Simon was looking right at those ruins.

It was like he knew. How? Maybe melding pieces of a god’s corpse into your flesh gave you some inexplicable awareness of other terrible magic. Maybe what Simon had made a part of himself now called wordlessly to its mate.

I couldn’t explain it, and I wouldn’t try. But when I got close enough to see that—the little turn of his head, the greedy glint of interest in his eyes—everything else fell away.

It was just like the wedding, when I’d seen Simon talking to Oraya and suddenly not a single other thing in the world mattered. My singular purpose became getting between him and that door.

I dove for him, and didn’t slow as we careened into each other like stars colliding in the night sky.

My sword was out, my hold on my magic loose, ready to unleash everything I had. And when Simon turned to me in that final moment, his blade lifting to meet mine, his own magic swelling, we were nearly evenly matched.

The burst of power—light and darkness, red and black, stars and night—obliterated us.

My ears popped. Every sound grew muffled and distant, as if underwater.
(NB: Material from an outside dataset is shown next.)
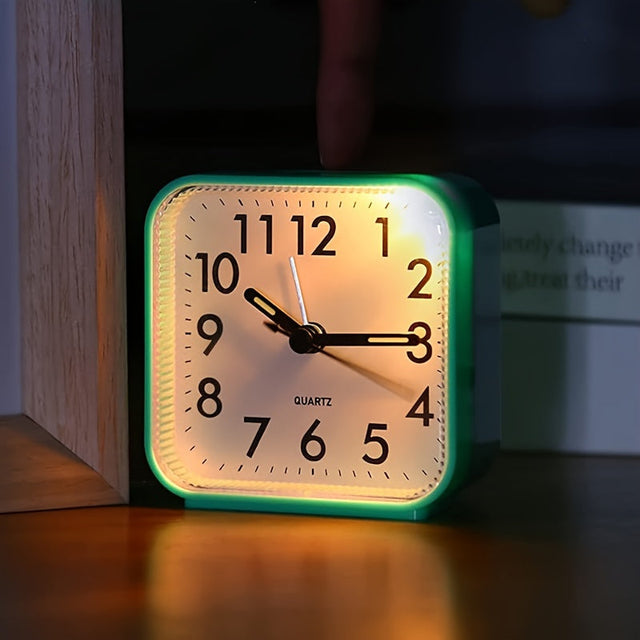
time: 10:14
My eyes, wide open through the whole thing, railed against the intensity of it, leaving the world in spotted outlines as the magic faded.

The two of us hurtled through the air, our courses thrown by the staggering force we’d just unleashed. In the background, several warriors plummeted to the ground, limp and broken-winged, unlucky enough to be caught in the indirect impact of our blows.
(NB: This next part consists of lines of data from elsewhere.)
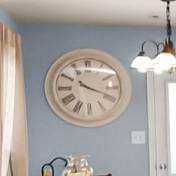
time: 10:18
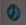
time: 7:00
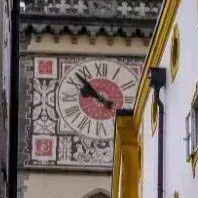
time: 9:52
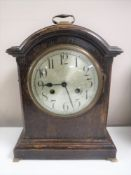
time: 8:45
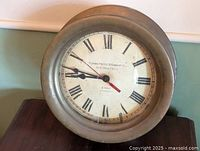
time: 8:46
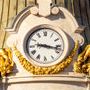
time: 9:17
I didn’t have time to count how many were mine, and how many were his.

Didn’t have time to think about anything but Simon.

When he smiled at me through the onslaught of steel and magic, he looked just like Neculai. Just like the version of him that I’d seen in the Halfmoon trial, in the darkness before the battle began. The same version I saw in my nightmares, still, all these Goddess-damned years later.

Never again.

I moved on instinct now, meeting every blow, every dodge, relishing every time my blade struck flesh. I’d learned to communicate with my fighting strategies over the years, make each match a performance. Not tonight.

Tonight, I just fought to kill.

I twisted my body as Simon evaded one of my lunges, using his follow-through against him, spearing one of his wings.

It wasn’t the first time I’d hit him. But it was the first time I’d surprised him.

He lurched, and I smiled at the way he blinked in shock, like he didn’t fully believe I’d gotten him until he was dipping sideways in the air.